Expropriation is usually the state owning the land on behalf of citizens; restitution is restoring property to those from whom it was dispossessed by force of arms.
Under an African understanding of justice and property norms, having a law that allows the state to expropriate property without even providing compensation is wholly un-African. Instead, it is a perpetuation of the same colonial paradigm which Parliament claims to be correcting.
As the various trust-held properties across South Africa illustrate, an inconsistent application of norms results in injustice.
The trusts are administered and in fact belong to the kings and chiefs, who treat those who presumably should be the real property owners like peasants being graciously granted a lease by the chiefs. In Africa, a king is made by his people, not the other way around.
The property relations introduced by colonial administrators for their own centralised control projects is still operational in modern South Africa.

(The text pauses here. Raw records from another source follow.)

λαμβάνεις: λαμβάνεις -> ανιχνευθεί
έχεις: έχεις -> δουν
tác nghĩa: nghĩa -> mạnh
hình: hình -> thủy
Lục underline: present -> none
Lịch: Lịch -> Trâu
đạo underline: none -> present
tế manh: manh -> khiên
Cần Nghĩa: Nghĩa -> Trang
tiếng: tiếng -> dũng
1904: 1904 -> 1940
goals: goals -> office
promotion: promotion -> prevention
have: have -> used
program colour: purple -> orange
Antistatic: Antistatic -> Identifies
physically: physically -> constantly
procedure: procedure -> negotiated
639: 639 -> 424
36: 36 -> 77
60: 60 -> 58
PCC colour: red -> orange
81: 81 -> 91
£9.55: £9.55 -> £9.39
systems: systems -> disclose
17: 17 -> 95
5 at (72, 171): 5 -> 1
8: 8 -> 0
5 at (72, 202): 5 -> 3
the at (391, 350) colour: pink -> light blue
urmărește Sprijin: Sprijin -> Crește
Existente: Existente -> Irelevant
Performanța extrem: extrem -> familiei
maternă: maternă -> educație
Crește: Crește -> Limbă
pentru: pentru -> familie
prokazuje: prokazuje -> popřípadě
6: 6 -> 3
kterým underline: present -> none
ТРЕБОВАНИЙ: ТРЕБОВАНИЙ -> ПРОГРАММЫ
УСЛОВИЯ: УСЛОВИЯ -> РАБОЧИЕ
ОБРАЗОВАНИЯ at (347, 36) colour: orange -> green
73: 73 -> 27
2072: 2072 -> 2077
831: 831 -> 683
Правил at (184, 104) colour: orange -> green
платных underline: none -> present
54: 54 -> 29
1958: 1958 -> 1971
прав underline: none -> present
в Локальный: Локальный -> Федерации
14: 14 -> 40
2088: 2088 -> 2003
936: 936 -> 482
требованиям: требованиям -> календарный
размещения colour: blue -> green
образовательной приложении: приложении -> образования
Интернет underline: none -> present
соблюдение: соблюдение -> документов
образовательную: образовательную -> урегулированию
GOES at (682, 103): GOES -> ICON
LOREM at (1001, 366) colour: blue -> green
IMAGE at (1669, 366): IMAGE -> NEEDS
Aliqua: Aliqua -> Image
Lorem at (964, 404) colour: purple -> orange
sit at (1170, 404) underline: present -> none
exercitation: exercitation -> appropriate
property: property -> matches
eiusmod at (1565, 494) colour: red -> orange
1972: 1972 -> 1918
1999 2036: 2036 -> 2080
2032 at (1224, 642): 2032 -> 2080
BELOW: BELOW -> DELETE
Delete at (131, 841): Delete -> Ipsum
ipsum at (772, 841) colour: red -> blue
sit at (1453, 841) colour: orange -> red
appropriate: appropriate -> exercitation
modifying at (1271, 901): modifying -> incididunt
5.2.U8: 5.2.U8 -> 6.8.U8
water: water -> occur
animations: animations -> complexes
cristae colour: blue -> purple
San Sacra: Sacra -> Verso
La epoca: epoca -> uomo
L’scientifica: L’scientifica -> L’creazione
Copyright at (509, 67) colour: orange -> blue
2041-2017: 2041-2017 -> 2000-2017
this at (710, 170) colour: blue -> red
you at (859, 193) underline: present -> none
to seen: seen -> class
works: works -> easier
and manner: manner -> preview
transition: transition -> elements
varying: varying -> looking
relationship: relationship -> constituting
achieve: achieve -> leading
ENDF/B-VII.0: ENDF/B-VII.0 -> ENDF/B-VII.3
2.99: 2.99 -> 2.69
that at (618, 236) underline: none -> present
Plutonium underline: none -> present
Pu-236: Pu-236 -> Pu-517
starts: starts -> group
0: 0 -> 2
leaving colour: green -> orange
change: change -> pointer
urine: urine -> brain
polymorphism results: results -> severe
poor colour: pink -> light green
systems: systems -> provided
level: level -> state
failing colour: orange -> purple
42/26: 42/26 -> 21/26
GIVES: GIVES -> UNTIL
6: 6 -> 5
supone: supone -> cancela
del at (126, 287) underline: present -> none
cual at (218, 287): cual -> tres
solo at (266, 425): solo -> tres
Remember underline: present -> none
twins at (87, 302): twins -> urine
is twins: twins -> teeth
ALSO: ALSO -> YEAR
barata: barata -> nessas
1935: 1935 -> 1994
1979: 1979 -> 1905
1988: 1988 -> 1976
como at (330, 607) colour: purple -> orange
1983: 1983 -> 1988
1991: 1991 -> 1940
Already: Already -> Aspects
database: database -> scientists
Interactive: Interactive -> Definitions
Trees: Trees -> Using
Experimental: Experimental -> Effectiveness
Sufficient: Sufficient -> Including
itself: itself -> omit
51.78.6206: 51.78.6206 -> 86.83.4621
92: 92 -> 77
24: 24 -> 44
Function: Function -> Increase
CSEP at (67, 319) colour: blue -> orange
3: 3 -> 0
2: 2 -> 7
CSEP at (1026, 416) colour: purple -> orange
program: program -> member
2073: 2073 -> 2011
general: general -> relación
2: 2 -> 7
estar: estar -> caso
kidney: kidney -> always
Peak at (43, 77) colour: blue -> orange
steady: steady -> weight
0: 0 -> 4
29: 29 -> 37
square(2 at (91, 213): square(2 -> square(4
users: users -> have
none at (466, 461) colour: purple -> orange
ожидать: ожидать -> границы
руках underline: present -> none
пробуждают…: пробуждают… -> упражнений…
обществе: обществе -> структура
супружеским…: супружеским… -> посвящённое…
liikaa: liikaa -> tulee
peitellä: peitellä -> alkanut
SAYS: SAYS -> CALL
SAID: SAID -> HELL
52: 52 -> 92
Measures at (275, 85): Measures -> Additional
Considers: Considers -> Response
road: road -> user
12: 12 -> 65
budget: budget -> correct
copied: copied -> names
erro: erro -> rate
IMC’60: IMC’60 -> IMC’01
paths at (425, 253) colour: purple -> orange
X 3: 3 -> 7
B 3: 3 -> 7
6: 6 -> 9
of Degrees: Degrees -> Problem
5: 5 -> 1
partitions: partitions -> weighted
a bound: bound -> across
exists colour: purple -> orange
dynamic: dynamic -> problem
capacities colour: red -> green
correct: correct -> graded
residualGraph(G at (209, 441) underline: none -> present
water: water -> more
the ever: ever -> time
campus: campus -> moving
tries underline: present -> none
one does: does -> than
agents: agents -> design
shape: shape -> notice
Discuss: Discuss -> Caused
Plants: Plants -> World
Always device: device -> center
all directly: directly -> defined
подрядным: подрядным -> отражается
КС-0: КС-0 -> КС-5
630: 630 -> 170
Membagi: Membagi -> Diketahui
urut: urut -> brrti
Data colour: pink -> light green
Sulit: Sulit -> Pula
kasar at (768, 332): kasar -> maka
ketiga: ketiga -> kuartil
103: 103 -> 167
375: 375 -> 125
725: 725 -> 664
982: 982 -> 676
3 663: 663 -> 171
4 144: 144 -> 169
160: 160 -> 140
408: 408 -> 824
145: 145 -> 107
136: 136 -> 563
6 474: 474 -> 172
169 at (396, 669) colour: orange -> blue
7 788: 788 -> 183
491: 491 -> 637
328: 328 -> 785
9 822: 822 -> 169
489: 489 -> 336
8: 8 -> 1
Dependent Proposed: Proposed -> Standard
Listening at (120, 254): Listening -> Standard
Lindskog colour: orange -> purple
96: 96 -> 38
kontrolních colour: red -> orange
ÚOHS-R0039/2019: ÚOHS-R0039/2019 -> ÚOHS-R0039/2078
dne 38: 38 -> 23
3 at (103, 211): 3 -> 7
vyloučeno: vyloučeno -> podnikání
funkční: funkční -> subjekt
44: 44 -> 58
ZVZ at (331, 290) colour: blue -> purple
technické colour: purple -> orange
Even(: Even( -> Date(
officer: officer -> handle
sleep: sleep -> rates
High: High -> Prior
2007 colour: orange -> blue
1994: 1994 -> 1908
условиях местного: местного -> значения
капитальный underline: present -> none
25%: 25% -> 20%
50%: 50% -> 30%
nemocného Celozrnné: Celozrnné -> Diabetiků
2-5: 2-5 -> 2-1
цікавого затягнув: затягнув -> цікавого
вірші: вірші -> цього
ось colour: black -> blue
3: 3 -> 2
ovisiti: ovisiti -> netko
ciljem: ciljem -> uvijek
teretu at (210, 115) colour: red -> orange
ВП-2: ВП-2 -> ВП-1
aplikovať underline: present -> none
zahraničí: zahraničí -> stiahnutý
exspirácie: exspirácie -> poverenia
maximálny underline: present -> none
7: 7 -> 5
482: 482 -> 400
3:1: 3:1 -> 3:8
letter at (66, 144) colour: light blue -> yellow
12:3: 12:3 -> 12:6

Instead, South Africa needs property rights vesting in the individuals themselves rather than some entity like the king as is the case currently. Individuals can decide what is best for them and their property.
They need no paternal institution like a monarch or the Westphalian state to decide what is and isn’t good for them.
Zakhele Mthembu is law student at the University of the Witwatersrand, and an intern at the Free Market Foundation. The views expressed in the article are the author’s and are not necessarily shared by the members of the Foundation.